═════ DATA EXCERPTS

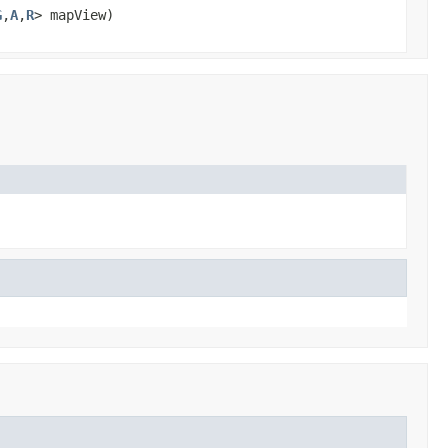
G
,
A
,
R
> mapView)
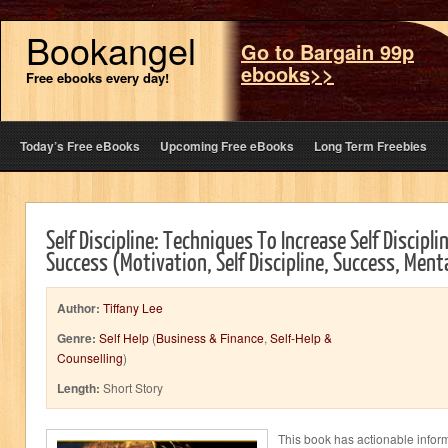
Bookangel
Go to Bargain 99p
ebooks>>
Free ebooks every day!
Today’s Free eBooks
Upcoming Free eBooks
Long Term Freebies
Self Discipline: Techniques To Increase Self Discipl
Success (Motivation, Self Discipline, Success, Menta
Author:
Tiffany Lee
Genre:
Self Help
(
Business & Finance
,
Self-Help &
Counselling
)
Length:
Short Story
This book has actionable infor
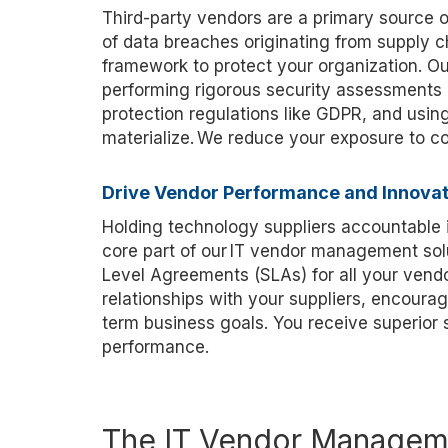
Third-party vendors are a primary source of
of data breaches originating from supply 
framework to protect your organization. 
performing rigorous security assessments 
protection regulations like GDPR, and using
materialize. We reduce you
r exposure to c
Drive Vendor Performance and Innovat
Holding technology suppliers accountable i
core part of our IT vendor management sol
Level Agreements (SLAs) for all your vendo
relationships with your suppliers, encourag
term business goals. You receive superior
performance.
The IT Vendor Manageme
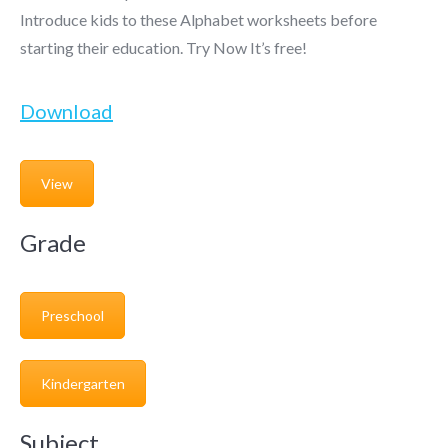
Introduce kids to these Alphabet worksheets before
starting their education. Try Now It’s free!
Download
View
Grade
Preschool
Kindergarten
Subject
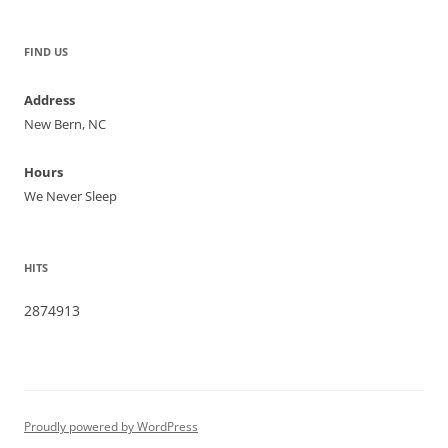
FIND US
Address
New Bern, NC
Hours
We Never Sleep
HITS
2874913
Proudly powered by WordPress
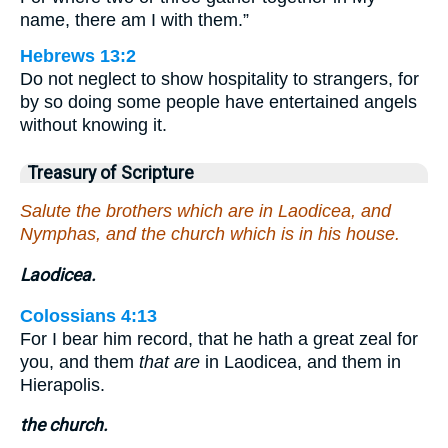
name, there am I with them.”
Hebrews 13:2
Do not neglect to show hospitality to strangers, for
by so doing some people have entertained angels
without knowing it.
Treasury of Scripture
Salute the brothers which are in Laodicea, and
Nymphas, and the church which is in his house.
Laodicea.
Colossians 4:13
For I bear him record, that he hath a great zeal for
you, and them
that are
in Laodicea, and them in
Hierapolis.
the church.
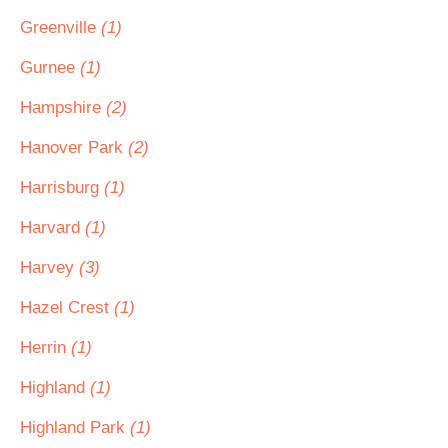
Greenville
(1)
Gurnee
(1)
Hampshire
(2)
Hanover Park
(2)
Harrisburg
(1)
Harvard
(1)
Harvey
(3)
Hazel Crest
(1)
Herrin
(1)
Highland
(1)
Highland Park
(1)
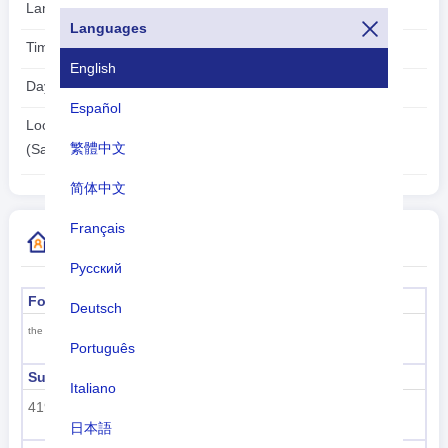
Languages:
Spanish (official)
Languages
Time zone:
UTC/GMT -4 Hours
English
Daylight Saving Time:
Not Applicable
Español
2026-08-08
Local Time:
繁體中文
00:43:17
(Santo Domingo)
简体中文
Français
More Country Code Information
Русский
Formal name
Capital
Deutsch
Santo Domingo
the Dominican Republic
Português
Sub region code
Sub region name
Italiano
419
Latin America and the
日本語
Caribbean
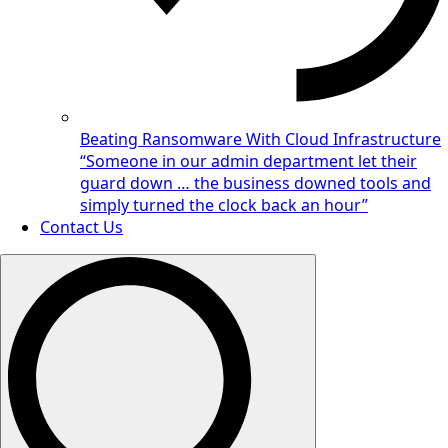
Beating Ransomware With Cloud Infrastructure
“Someone in our admin department let their
guard down … the business downed tools and
simply turned the clock back an hour”
Contact Us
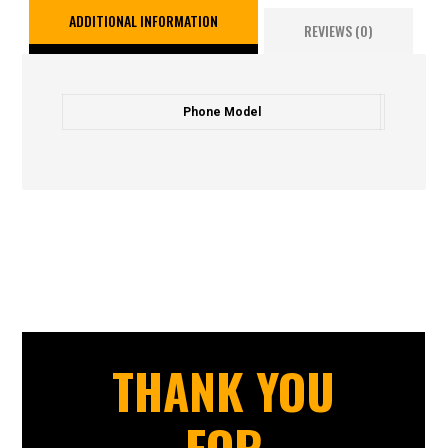
ADDITIONAL INFORMATION
REVIEWS (0)
Phone Model
THANK YOU
FOR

══════════

* _WHAT THE EXERCISE ASKS_:
Please return every line of text from all the rows above without changing a character, and leave the pictures out of your answer.

* _EXERCISE ANSWER_:
G
,
A
,
R
> mapView)
Bookangel
Go to Bargain 99p
ebooks>>
Free ebooks every day!
Today’s Free eBooks
Upcoming Free eBooks
Long Term Freebies
Self Discipline: Techniques To Increase Self Discipl
Success (Motivation, Self Discipline, Success, Menta
Author:
Tiffany Lee
Genre:
Self Help
(
Business & Finance
,
Self-Help &
Counselling
)
Length:
Short Story
This book has actionable infor
Third-party vendors are a primary source of
of data breaches originating from supply 
framework to protect your organization. 
performing rigorous security assessments 
protection regulations like GDPR, and using
materialize. We reduce you
r exposure to c
Drive Vendor Performance and Innovat
Holding technology suppliers accountable i
core part of our IT vendor management sol
Level Agreements (SLAs) for all your vendo
relationships with your suppliers, encourag
term business goals. You receive superior
performance.
The IT Vendor Manageme
Introduce kids to these Alphabet worksheets before
starting their education. Try Now It’s free!
Download
View
Grade
Preschool
Kindergarten
Subject
FIND US
Address
New Bern, NC
Hours
We Never Sleep
HITS
2874913
Proudly powered by WordPress
name, there am I with them.”
Hebrews 13:2
Do not neglect to show hospitality to strangers, for
by so doing some people have entertained angels
without knowing it.
Treasury of Scripture
Salute the brothers which are in Laodicea, and
Nymphas, and the church which is in his house.
Laodicea.
Colossians 4:13
For I bear him record, that he hath a great zeal for
you, and them
that are
in Laodicea, and them in
Hierapolis.
the church.
Greenville
(1)
Gurnee
(1)
Hampshire
(2)
Hanover Park
(2)
Harrisburg
(1)
Harvard
(1)
Harvey
(3)
Hazel Crest
(1)
Herrin
(1)
Highland
(1)
Highland Park
(1)
Languages:
Spanish (official)
Languages
Time zone:
UTC/GMT -4 Hours
English
Daylight Saving Time:
Not Applicable
Español
2026-08-08
Local Time:
繁體中文
00:43:17
(Santo Domingo)
简体中文
Français
More Country Code Information
Русский
Formal name
Capital
Deutsch
Santo Domingo
the Dominican Republic
Português
Sub region code
Sub region name
Italiano
419
Latin America and the
日本語
Caribbean
Beating Ransomware With Cloud Infrastructure
“Someone in our admin department let their
guard down … the business downed tools and
simply turned the clock back an hour”
Contact Us
ADDITIONAL INFORMATION
REVIEWS (0)
Phone Model
THANK YOU
FOR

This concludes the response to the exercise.